La désillusion peut conduire à la dissolution pour plusieurs raisons :
- Le quinquennat va paralyser le candidat Hollande à partir de 2016, il n'est pas certain de faire partie de la shortlist en 2017, Le Pen est là et bien là...il ne prendra pas le risque de se Jospiniser, tout va donc se jouer dans l'année qui vient, après "c'est trop tard"...Dissolution !
- Si Valls n'obtient pas de résultat probant d'ici à 12 ou 18 mois, au plus tard à la fin 2015, Hollande saura qu'il ne peut plus rien faire si ce n'est d'appliquer la théorie de la patate chaude en demandant à la droite de se "mouiller", en espérant qu'elle sombre à son tour dans les difficultés d'une crise morbide, d'autant plus morbide que la France tarde à sortir de l'ornière par rapport à ses voisins européens...Dissolution !
- Les parlementaires de la majorité risquent d'avoir des crises de foi, sincères, justifiées ou opportunistes, face à un Valls dont les marges de manœuvres sont très réduites...l'Europe de Barroso s'ajoute aux sceptiques...Dissolution !
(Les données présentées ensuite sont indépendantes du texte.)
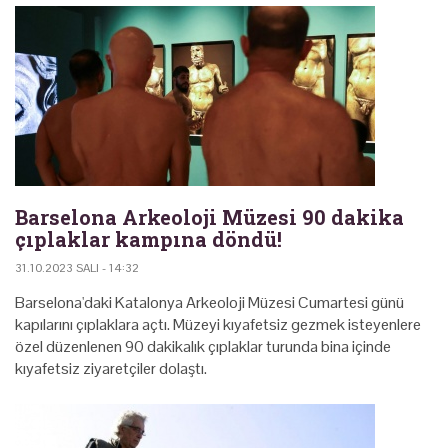
Barselona Arkeoloji Müzesi 90 dakika
çıplaklar kampına döndü!
31.10.2023 SALI - 14:32
Barselona'daki Katalonya Arkeoloji Müzesi Cumartesi günü
kapılarını çıplaklara açtı. Müzeyi kıyafetsiz gezmek isteyenlere
özel düzenlenen 90 dakikalık çıplaklar turunda bina içinde
kıyafetsiz ziyaretçiler dolaştı.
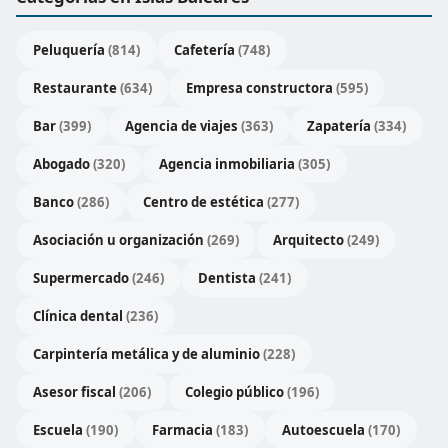
Peluquería
(814)
Cafetería
(748)
Restaurante
(634)
Empresa constructora
(595)
Bar
(399)
Agencia de viajes
(363)
Zapatería
(334)
Abogado
(320)
Agencia inmobiliaria
(305)
Banco
(286)
Centro de estética
(277)
Asociación u organización
(269)
Arquitecto
(249)
Supermercado
(246)
Dentista
(241)
Clínica dental
(236)
Carpintería metálica y de aluminio
(228)
Asesor fiscal
(206)
Colegio público
(196)
Escuela
(190)
Farmacia
(183)
Autoescuela
(170)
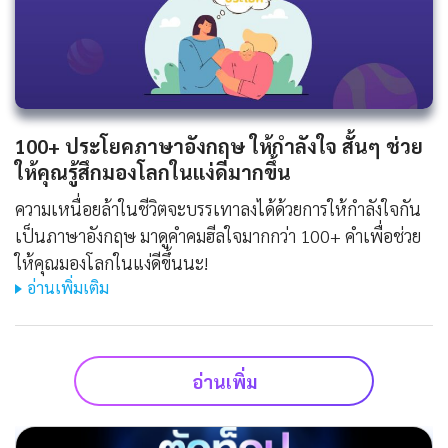
100+ ประโยคภาษาอังกฤษ ให้กําลังใจ สั้นๆ ช่วย
ให้คุณรู้สึกมองโลกในแง่ดีมากขึ้น
ความเหนื่อยล้าในชีวิตจะบรรเทาลงได้ด้วยการให้กำลังใจกัน
เป็นภาษาอังกฤษ มาดูคำคมฮีลใจมากกว่า 100+ คำเพื่อช่วย
ให้คุณมองโลกในแง่ดีขึ้นนะ!
อ่านเพิ่มเติม
อ่านเพิ่ม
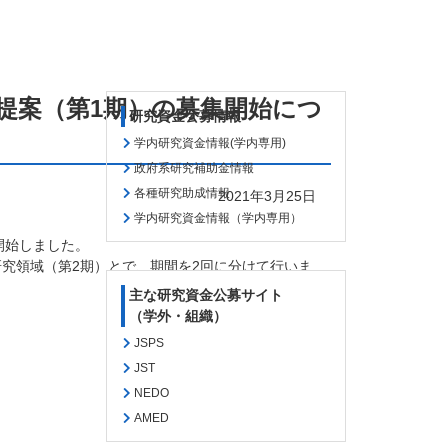
研究提案（第1期）の募集開始につ
研究資金公募情報
学内研究資金情報(学内専用)
政府系研究補助金情報
各種研究助成情報
2021年3月25日
学内研究資金情報（学内専用）
開始しました。
研究領域（第
2
期）とで、期間を
2
回に分けて行いま
主な研究資金公募サイト
（学外・組織）
JSPS
JST
NEDO
AMED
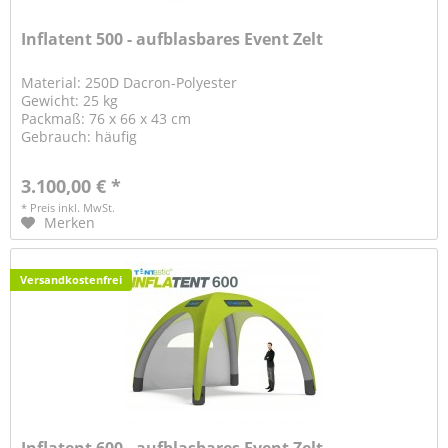
Inflatent 500 - aufblasbares Event Zelt
Material: 250D Dacron-Polyester
Gewicht: 25 kg
Packmaß: 76 x 66 x 43 cm
Gebrauch: häufig
3.100,00 € *
* Preis inkl. MwSt.
Merken
Versandkostenfrei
- Hollande est opportuniste, calculateur et jamais résigné, il n'abandonnera pas le combat, recherchera toutes les solutions possibles y compris les moins avouables pour sauver sa peau et avoir celle de l'opposition : dissoudre en Juin 2016 serait trop "gros", il sera tenté de le faire avant, le temps de redorer son blason, le temps de compromettre Copé ou Fillon ou...au fait qui accepterait d'être le Premier Ministre de Hollande ? ils ne vont pas se battre mais Copé est assez arrogant pour accepter le piège...Dissolution !
- Une dissolution qui interviendrait vers la fin 2015 pour "manque de résutat" aurait l'immense mérite aux yeux de Hollande de flinguer durablement Valls ! l'écarterait de la course à la Présidentielle de 2017 ! Dissolution !
La dissolution parlementaire est une forme de suicide contrôlé : "Beaucoup plus facile d'admettre le suicide de quelques-uns que l'obstination de la majorité à vivre" écrivait le regretté Jean-Claude Brisville.
DISSOLUTION !!!!!
Les exemples de dissolutions sont là, même si le contexte n'a rien à voir :
- de Gaulle en 62 et en 68.
- Mitterrand en 81 et en 88.
- Chirac en 97.
5 dissolutions en 35 ans, entre 1962 et 1997, 1 tous les 7 ans sur la période ou 1 tous les 10 ans jusqu'à aujourd'hui...la dernière remonte a 17 ans...
Souvenez-vous de ce que disait Michel Debré, le "père" de la Constitution actuelle :
« Est-il besoin d'insister sur ce que représente la dissolution ? Elle est l'instrument de la stabilité gouvernementale. Elle peut être la récompense d'un gouvernement qui paraît avoir réussi, la sanction d'un gouvernement qui paraît avoir échoué. Elle permet entre le chef de l'État et la nation un bref dialogue qui peut régler un conflit ou faire entendre la voix du peuple à une heure décisive »
Alors "Récompense" ou "sanction" ?
Ou "sanction" en espérant "récompense" ?
En tout cas c'est une arme, Hollande est un guerrier et Valls un détail.